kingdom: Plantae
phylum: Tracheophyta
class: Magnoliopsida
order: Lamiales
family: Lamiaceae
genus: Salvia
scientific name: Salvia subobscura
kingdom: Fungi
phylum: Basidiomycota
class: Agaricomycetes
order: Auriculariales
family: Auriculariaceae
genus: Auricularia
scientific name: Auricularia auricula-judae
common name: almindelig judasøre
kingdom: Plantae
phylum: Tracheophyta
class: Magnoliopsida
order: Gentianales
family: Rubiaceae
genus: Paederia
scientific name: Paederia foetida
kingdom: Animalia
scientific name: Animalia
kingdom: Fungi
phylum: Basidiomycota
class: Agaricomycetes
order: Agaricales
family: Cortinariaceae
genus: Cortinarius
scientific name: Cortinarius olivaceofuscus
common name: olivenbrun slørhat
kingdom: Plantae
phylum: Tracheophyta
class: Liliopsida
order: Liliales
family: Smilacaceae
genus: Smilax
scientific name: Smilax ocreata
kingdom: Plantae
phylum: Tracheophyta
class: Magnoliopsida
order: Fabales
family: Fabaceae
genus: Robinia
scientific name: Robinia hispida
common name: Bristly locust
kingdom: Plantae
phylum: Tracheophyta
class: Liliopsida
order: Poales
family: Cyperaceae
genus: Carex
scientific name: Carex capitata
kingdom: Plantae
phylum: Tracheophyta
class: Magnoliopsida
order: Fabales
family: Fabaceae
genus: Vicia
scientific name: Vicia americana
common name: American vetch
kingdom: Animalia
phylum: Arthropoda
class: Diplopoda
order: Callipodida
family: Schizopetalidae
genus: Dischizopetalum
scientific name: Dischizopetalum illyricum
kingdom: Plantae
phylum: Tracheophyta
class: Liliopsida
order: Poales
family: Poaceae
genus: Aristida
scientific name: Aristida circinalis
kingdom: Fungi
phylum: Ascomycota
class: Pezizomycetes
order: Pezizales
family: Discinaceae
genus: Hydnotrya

What to do:
Reproduce every line of the records above word for word, with nothing added, dropped, or changed.

Written solution:
kingdom: Plantae
phylum: Tracheophyta
class: Magnoliopsida
order: Lamiales
family: Lamiaceae
genus: Salvia
scientific name: Salvia subobscura
kingdom: Fungi
phylum: Basidiomycota
class: Agaricomycetes
order: Auriculariales
family: Auriculariaceae
genus: Auricularia
scientific name: Auricularia auricula-judae
common name: almindelig judasøre
kingdom: Plantae
phylum: Tracheophyta
class: Magnoliopsida
order: Gentianales
family: Rubiaceae
genus: Paederia
scientific name: Paederia foetida
kingdom: Animalia
scientific name: Animalia
kingdom: Fungi
phylum: Basidiomycota
class: Agaricomycetes
order: Agaricales
family: Cortinariaceae
genus: Cortinarius
scientific name: Cortinarius olivaceofuscus
common name: olivenbrun slørhat
kingdom: Plantae
phylum: Tracheophyta
class: Liliopsida
order: Liliales
family: Smilacaceae
genus: Smilax
scientific name: Smilax ocreata
kingdom: Plantae
phylum: Tracheophyta
class: Magnoliopsida
order: Fabales
family: Fabaceae
genus: Robinia
scientific name: Robinia hispida
common name: Bristly locust
kingdom: Plantae
phylum: Tracheophyta
class: Liliopsida
order: Poales
family: Cyperaceae
genus: Carex
scientific name: Carex capitata
kingdom: Plantae
phylum: Tracheophyta
class: Magnoliopsida
order: Fabales
family: Fabaceae
genus: Vicia
scientific name: Vicia americana
common name: American vetch
kingdom: Animalia
phylum: Arthropoda
class: Diplopoda
order: Callipodida
family: Schizopetalidae
genus: Dischizopetalum
scientific name: Dischizopetalum illyricum
kingdom: Plantae
phylum: Tracheophyta
class: Liliopsida
order: Poales
family: Poaceae
genus: Aristida
scientific name: Aristida circinalis
kingdom: Fungi
phylum: Ascomycota
class: Pezizomycetes
order: Pezizales
family: Discinaceae
genus: Hydnotrya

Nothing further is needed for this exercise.